WORK ITEM
Convert the records, starting at the line containing "Which box is" and ending at the end of the records, into a JSON list of strings with one string per line and blank lines omitted.

MATERIAL SHOWN

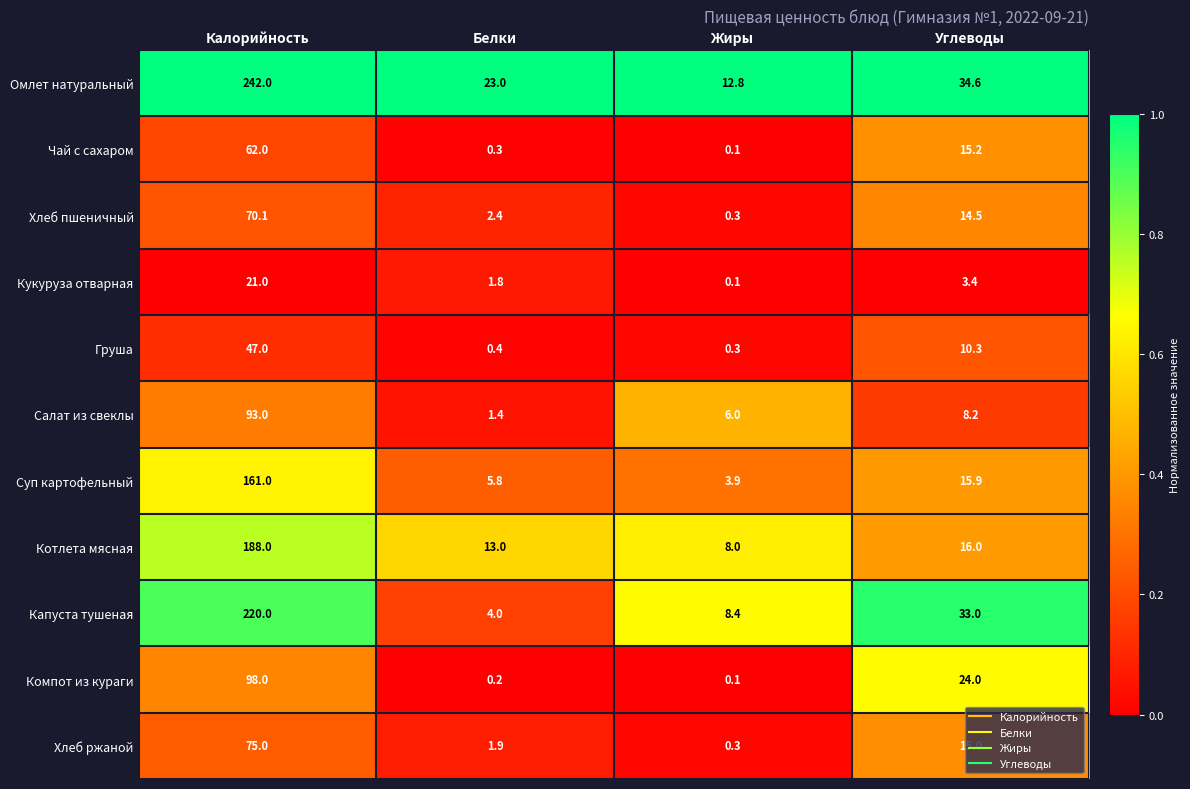

Where does the Суп картофельный series first go above 15?

Калорийность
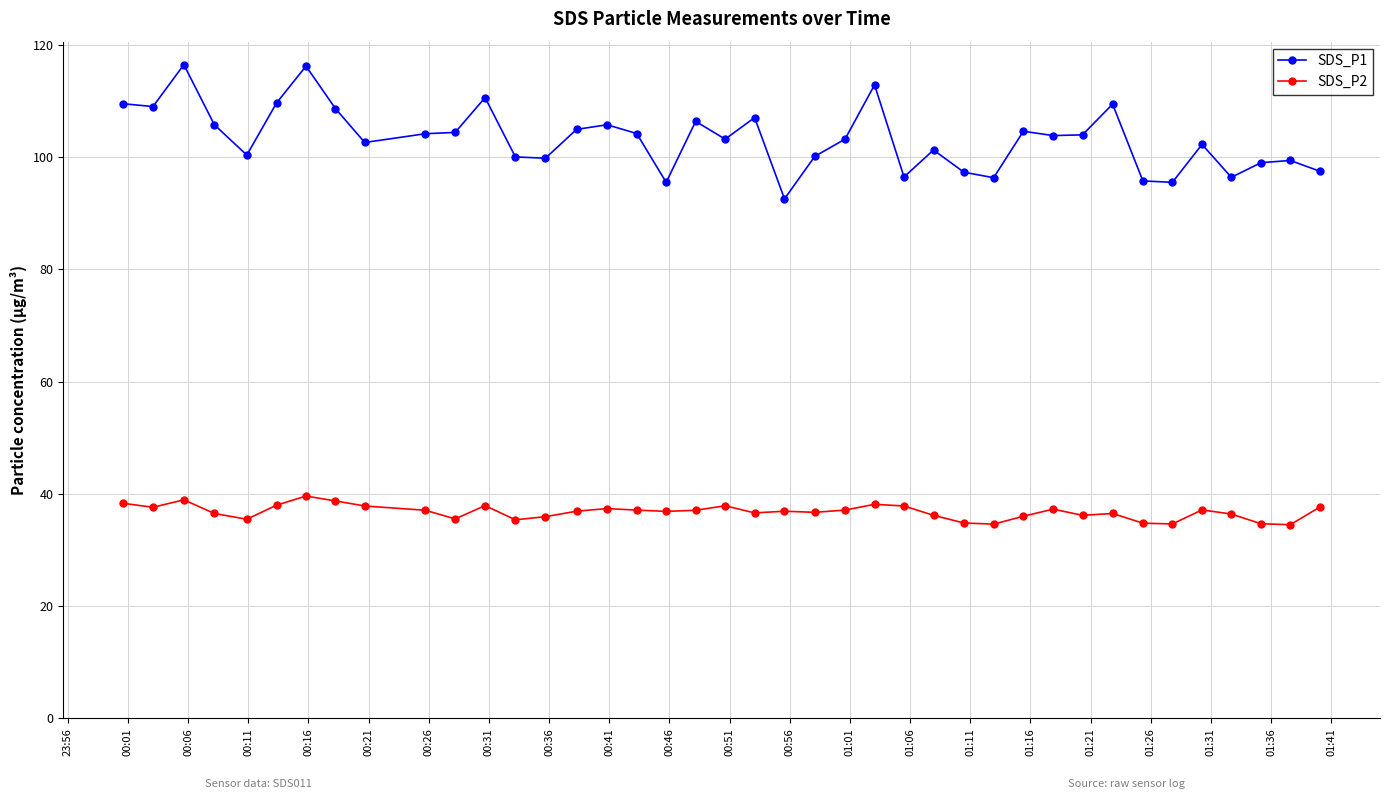

True or false: SDS_P2 and SDS_P1 intersect in this chart.

False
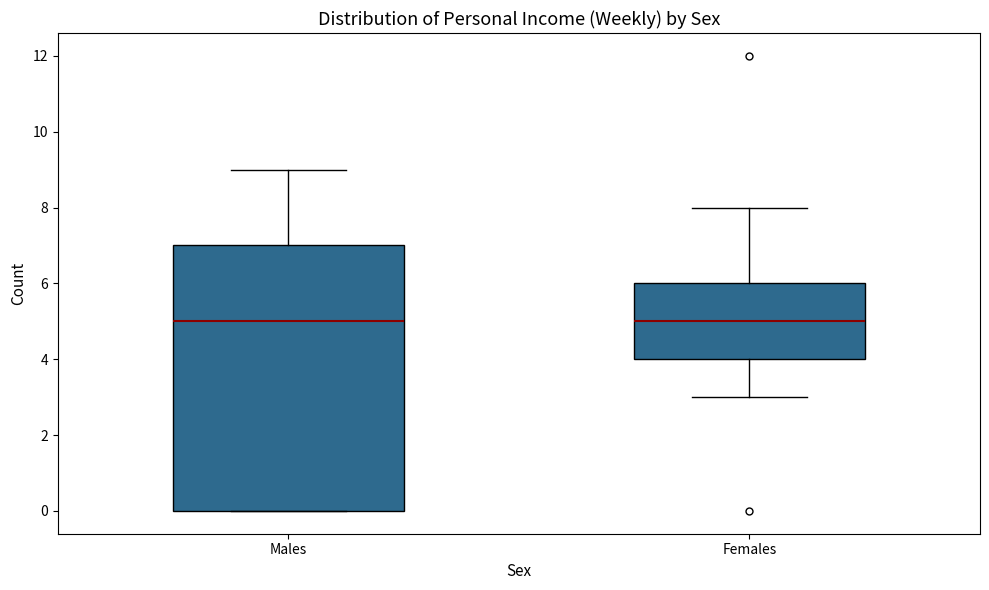

Which box is the tallest, from its lower edge to its upper edge?

Males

EXERCISE OUTPUT
[
  "Which box is the tallest, from its lower edge to its upper edge?",
  "Males"
]